* [GIVEN TEXT]:
-------

The Ministry of Defence (MoD) is committed to protecting and enhancing SSSIs under its control and is currently working closely with English Nature to review factors affecting MoD SSSIs and to develop an action plan for consideration by the Minister's Environment and Conservation Advisory Group (MECAG) to meet the PSA target. This approach is supported by the joint declaration of intent between the MoD and English Nature signed in July 2002. Action has already taken place to address unfavourable condition on many sites. In the last year, for example, the MoD has been a proactive partner in the EU Life partnership on Salisbury Plain, improving the condition of chalk grasslands, and the Heritage Lottery's Fund Tomorrow's Heathland Heritage, which has enabled improvements to be made to many heathland MoD SSSIs in Hampshire, Dorset and Berkshire. Locally, the MoD has over 120 conservation groups covering the defence estate where statutory bodies such as English Nature, and non governmental organisations such as the RSPB and Wildlife Trusts are standing members. Many projects to improve the condition of SSSIs are carried out under the direction of these groups with funding from the establishment budgets or from the rural elements of the estate strategy (REES) project.

Defra and English Nature will continue to work closely with the wide range of organisations that can contribute to achieving the PSA target over the period from now to 2010 and beyond.

-------

[Saved entries]
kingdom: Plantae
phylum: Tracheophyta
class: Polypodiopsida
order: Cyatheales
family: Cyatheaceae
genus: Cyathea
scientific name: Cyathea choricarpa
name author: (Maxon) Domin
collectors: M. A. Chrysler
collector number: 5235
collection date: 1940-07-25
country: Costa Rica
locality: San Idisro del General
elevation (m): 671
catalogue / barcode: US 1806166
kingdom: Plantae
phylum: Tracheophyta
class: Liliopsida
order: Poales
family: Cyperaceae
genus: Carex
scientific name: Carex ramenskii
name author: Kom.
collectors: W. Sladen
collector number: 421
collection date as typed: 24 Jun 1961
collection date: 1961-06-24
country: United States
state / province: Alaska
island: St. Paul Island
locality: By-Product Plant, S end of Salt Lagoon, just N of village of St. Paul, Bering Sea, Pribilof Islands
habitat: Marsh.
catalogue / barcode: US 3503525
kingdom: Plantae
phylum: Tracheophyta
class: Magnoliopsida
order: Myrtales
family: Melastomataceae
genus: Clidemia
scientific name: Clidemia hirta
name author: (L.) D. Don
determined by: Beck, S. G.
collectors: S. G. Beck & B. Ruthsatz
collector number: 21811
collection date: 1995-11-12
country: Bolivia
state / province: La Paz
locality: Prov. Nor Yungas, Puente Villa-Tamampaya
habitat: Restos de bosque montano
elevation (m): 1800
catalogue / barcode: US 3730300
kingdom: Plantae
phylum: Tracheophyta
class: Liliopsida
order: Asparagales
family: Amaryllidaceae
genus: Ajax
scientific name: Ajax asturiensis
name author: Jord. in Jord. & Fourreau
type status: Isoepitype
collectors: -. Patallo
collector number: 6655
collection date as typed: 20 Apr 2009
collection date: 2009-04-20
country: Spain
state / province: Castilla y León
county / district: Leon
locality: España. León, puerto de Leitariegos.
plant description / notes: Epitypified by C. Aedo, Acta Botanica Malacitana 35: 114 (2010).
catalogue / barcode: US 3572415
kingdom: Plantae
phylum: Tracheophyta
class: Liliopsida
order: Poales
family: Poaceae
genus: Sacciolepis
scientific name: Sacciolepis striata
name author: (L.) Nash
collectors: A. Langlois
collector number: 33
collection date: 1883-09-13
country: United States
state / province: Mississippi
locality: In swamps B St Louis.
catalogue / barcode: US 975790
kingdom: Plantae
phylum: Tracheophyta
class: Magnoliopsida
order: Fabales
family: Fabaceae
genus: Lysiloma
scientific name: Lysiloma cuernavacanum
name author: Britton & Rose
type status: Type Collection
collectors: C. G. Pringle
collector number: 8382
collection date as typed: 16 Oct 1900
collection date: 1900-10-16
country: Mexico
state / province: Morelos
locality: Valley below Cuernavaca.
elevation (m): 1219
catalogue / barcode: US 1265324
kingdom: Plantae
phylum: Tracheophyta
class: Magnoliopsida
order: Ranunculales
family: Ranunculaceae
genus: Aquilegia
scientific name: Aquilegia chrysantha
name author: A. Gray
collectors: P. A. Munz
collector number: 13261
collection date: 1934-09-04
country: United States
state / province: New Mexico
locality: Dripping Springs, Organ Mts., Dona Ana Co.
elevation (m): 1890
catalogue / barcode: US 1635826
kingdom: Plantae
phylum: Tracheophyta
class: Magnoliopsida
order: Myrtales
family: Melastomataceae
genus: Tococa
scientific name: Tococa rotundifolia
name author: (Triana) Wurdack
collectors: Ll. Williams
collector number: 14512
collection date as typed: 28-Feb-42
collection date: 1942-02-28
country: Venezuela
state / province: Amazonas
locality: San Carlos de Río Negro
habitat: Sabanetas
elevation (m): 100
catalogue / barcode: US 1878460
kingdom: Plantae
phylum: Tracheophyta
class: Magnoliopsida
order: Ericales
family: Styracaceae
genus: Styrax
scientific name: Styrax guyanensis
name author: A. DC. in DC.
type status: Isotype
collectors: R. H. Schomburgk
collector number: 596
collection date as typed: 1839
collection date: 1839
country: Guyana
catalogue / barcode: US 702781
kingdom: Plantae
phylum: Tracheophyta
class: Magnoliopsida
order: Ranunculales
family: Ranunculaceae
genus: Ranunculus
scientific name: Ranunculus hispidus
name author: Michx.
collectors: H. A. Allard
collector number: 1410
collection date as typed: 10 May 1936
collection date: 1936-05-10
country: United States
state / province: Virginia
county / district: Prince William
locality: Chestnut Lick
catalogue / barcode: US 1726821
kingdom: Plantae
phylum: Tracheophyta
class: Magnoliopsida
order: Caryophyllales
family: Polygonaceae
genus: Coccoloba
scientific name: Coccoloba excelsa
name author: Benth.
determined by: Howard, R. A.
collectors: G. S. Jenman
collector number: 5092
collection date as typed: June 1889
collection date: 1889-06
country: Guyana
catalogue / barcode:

-------

* [WHAT YOU NEED TO DO]:
a. Reproduce word for word the stretch of the passage on MoD SSSIs from "Defra and English" through "2010 and beyond.".
b. For each statement below, say yes or no according to the passage on MoD SSSIs and quote the words that decide it. (i) The joint declaration of intent between the MoD and English Nature was signed in July 2002. (ii) The MoD has fewer than 100 conservation groups covering the defence estate. (iii) Tomorrow's Heathland Heritage enabled improvements to heathland MoD SSSIs in Hampshire, Dorset and Berkshire.

* [RESULTS IN ORDER]:
a.
Defra and English Nature will continue to work closely with the wide range of organisations that can contribute to achieving the PSA target over the period from now to 2010 and beyond.

b.
(i) Yes: "the joint declaration of intent between the MoD and English Nature signed in July 2002"
(ii) No: "the MoD has over 120 conservation groups covering the defence estate"
(iii) Yes: "which has enabled improvements to be made to many heathland MoD SSSIs in Hampshire, Dorset and Berkshire"